The ePrivacy Directive 2019, which is set to replace the original ePrivacy Directive of 2002, is also just around the corner. Elsewhere, Brazil’s General Data Protection Law (LGPD), Indonesia’s Initial Draft Law, and Hong Kong’s Personal Data (Privacy) Ordinance are all designed to support the efforts of the GDPR.
If the GDPR has set the stage for best practices, then we need to use the remainder of 2019 to consider how to prepare for compliance on a global level.
Bridging the privacy gap
As the breaches, penalties and subsequent global efforts demonstrate, adopting a ‘wait-and-watch’ attitude is no longer an option. So what actions can organizations take to be data compliant today and ensure data success tomorrow?
Take your time
If the GDPR has shown us anything, it is that the compliance does not happen overnight. Don’t rush to follow your competitors. Instead, do the research and establish your own goals. This will help you find an individual approach to data compliance that still meets regulatory requirements.
Embrace the change
While it is true that current and impending regulations will have an impact on the day-to-day running of any organization that handles customer data, their entire purpose has been to turn data collection practices on their head. So, rather than only thinking about the implications of data breaches, take a step back.
Put yourself in the mindset of the consumer and you will find that you can build customer engagement levels and still be compliant.
Consider how can you make each exchange with the customers, a mutual value exchange, where there is something in it for your brand and your customer. We hear it time and time again, but customers who feel they have been consulted about the way in which their data is handled are far more responsive – and willing to share.
Differentiate your brand
Take this ‘mindset’ one step further and use privacy laws as a means of differentiating yourself from the next-best brand. Apple’s recent iPhone ads are a great example of getting the privacy message out there loud and clear and drawing in customers with humorous, and therefore engaging, messaging – while its counterparts continue to face large fines.
And it hasn’t stopped there; the tech giant also claims to have developed a privacy-by-design chip for its latest devices. It won’t be long before other brands follow suit, so now is a critical time to stand out as a pioneer of the privacy-first user experience. Consider how you can start to treat privacy as a fundamental part of your customer’s experience and use this new approach to build trust and transparency with your customers.

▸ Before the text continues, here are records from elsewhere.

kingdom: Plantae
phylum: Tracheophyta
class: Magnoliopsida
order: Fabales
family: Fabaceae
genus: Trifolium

If you have hit the crossroads of data compliance, don’t be tempted to take the wait-and-watch path. Embracing the changes and ramping up the user experience now will prepare you for any and all legislation that comes into effect over the coming years, and help you become a champion of consumer privacy.
Recognize that privacy and consent are parts of customer experience
Organizations have taken either a legal or a marketing view of privacy compliance. For the lawyers, it’s been about risk-mitigation, about how to avoid fines and penalties. For marketers, it’s been about how to maintain business-as-usual and maximize marketing databases.
But for the smartest enterprises, its been about shifting focus to the consumer. Those organizations that shift to focus from database growth and checkbox compliance to customer satisfaction and building relationships will capture the spirit for these regulations easily and position themselves more strongly in their consumers’ minds.